If I wanted to do a Merge Upsert instead of append only

In [0]:
fmt = dbutils.widgets.get("format")
raw_stream = (spark.readStream.format("cloudFiles")
    .option("cloudFiles.format", fmt)
    .option("cloudFiles.schemaLocation", SCHEMA_LOC)
    .option("cloudFiles.inferColumnTypes", "true")
    .load(f"{INPUT_PATH}/{fmt}")
)

In [0]:
from delta.tables import DeltaTable
from pyspark.sql.window import Window
from pyspark.sql.functions import row_number, desc

def merge_upsert(microBatchOutputDF, batchId):
    # Define a window specification to order by 'ingest_ts' and partition by 'id'
    windowSpec = Window.partitionBy("id").orderBy(desc("ingest_ts"))
    
    # Add a row number to each partition and filter to keep only the latest record
    dedupedDF = (microBatchOutputDF
                 .withColumn("row_num", row_number().over(windowSpec))
                 .filter("row_num = 1")
                 .drop("row_num"))
    
    deltaTable = DeltaTable.forPath(spark, BRONZE_PATH)
    deltaTable.alias("t").merge(
        dedupedDF.alias("u"),
        "u.id = t.id"
    ).whenMatchedUpdateAll().whenNotMatchedInsertAll().execute()

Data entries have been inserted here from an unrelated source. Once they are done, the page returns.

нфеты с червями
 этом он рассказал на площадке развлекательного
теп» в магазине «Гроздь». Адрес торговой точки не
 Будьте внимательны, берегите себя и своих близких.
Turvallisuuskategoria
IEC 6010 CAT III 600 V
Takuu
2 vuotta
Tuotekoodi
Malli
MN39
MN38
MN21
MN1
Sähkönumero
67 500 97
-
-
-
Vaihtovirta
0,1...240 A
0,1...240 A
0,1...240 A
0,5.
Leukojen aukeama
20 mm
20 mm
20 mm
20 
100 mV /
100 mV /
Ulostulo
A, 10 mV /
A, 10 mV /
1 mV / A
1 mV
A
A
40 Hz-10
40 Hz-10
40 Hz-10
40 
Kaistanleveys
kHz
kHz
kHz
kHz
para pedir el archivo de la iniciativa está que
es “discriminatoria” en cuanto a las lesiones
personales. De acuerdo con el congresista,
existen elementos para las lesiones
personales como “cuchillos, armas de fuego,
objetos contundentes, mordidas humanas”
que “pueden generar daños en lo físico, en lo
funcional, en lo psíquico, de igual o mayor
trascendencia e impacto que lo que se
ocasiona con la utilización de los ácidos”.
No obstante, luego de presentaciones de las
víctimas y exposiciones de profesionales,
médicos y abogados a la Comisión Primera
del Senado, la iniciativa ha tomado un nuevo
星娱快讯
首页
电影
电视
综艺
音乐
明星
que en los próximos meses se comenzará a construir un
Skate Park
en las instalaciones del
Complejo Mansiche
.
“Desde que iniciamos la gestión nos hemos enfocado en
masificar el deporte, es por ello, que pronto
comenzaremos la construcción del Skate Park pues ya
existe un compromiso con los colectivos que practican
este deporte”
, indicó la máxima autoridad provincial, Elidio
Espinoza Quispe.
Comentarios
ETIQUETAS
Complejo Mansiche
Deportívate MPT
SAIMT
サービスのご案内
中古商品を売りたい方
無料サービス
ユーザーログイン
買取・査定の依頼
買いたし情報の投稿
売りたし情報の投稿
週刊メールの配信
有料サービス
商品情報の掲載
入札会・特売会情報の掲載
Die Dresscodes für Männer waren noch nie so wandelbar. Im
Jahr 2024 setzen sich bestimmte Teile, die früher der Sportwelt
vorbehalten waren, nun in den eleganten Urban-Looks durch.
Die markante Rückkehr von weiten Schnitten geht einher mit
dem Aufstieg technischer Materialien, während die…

bronze_query = (raw_stream.writeStream
    .format("delta")
    .option("checkpointLocation", CHECKPOINT)
    .foreachBatch(merge_upsert)
    .option("mergeSchema", "true")
    .outputMode("append")
    .trigger(availableNow=True)
    .start(BRONZE_PATH))

bronze_query.awaitTermination()
display(spark.read.load(BRONZE_PATH))

In [0]:
from pyspark.sql.functions import current_timestamp, expr, lit
fmt = 'json'
out = f"abfss://raw@adlssummer2025.dfs.core.windows.net/autoloader_input/input/json"
df = (spark.range(0, 5).withColumnRenamed("id","id")
      .withColumn("category", expr("CASE WHEN id % 2 = 0 THEN 'A' ELSE 'B' END"))
      .withColumn("amount", expr("round(rand()*100,4)"))
      .withColumn("ingest_ts", current_timestamp()))
df.display()
(df.write.mode("append").format(fmt).option("header","true").save(out))